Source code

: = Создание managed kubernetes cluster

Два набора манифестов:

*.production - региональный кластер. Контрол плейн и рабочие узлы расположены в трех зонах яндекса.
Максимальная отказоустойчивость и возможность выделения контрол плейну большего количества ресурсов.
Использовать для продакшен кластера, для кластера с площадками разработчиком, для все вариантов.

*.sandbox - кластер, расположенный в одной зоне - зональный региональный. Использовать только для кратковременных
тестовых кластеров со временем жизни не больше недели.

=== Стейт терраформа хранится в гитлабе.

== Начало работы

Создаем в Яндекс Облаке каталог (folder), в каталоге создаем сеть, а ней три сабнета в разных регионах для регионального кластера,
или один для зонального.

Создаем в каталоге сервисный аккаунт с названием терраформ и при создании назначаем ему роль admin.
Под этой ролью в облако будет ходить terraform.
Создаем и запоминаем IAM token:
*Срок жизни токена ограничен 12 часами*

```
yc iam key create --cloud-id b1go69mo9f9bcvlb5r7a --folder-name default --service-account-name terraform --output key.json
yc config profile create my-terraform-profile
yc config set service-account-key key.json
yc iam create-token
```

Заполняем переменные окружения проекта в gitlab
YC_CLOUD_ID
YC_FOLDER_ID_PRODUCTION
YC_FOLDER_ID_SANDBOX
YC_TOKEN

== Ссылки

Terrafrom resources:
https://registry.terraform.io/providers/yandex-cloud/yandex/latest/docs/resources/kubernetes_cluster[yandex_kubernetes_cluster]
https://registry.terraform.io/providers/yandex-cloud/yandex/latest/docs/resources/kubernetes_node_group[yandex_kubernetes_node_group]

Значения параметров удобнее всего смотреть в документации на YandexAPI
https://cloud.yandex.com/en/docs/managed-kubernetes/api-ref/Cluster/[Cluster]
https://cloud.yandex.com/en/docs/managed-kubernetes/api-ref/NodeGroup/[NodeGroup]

> [TRY IT]
Set down every entry exactly as given.

> [SOLVED PROBLEM]
Source code

: = Создание managed kubernetes cluster

Два набора манифестов:

*.production - региональный кластер. Контрол плейн и рабочие узлы расположены в трех зонах яндекса.
Максимальная отказоустойчивость и возможность выделения контрол плейну большего количества ресурсов.
Использовать для продакшен кластера, для кластера с площадками разработчиком, для все вариантов.

*.sandbox - кластер, расположенный в одной зоне - зональный региональный. Использовать только для кратковременных
тестовых кластеров со временем жизни не больше недели.

=== Стейт терраформа хранится в гитлабе.

== Начало работы

Создаем в Яндекс Облаке каталог (folder), в каталоге создаем сеть, а ней три сабнета в разных регионах для регионального кластера,
или один для зонального.

Создаем в каталоге сервисный аккаунт с названием терраформ и при создании назначаем ему роль admin.
Под этой ролью в облако будет ходить terraform.
Создаем и запоминаем IAM token:
*Срок жизни токена ограничен 12 часами*

```
yc iam key create --cloud-id b1go69mo9f9bcvlb5r7a --folder-name default --service-account-name terraform --output key.json
yc config profile create my-terraform-profile
yc config set service-account-key key.json
yc iam create-token
```

Заполняем переменные окружения проекта в gitlab
YC_CLOUD_ID
YC_FOLDER_ID_PRODUCTION
YC_FOLDER_ID_SANDBOX
YC_TOKEN

== Ссылки

Terrafrom resources:
https://registry.terraform.io/providers/yandex-cloud/yandex/latest/docs/resources/kubernetes_cluster[yandex_kubernetes_cluster]
https://registry.terraform.io/providers/yandex-cloud/yandex/latest/docs/resources/kubernetes_node_group[yandex_kubernetes_node_group]

Значения параметров удобнее всего смотреть в документации на YandexAPI
https://cloud.yandex.com/en/docs/managed-kubernetes/api-ref/Cluster/[Cluster]
https://cloud.yandex.com/en/docs/managed-kubernetes/api-ref/NodeGroup/[NodeGroup]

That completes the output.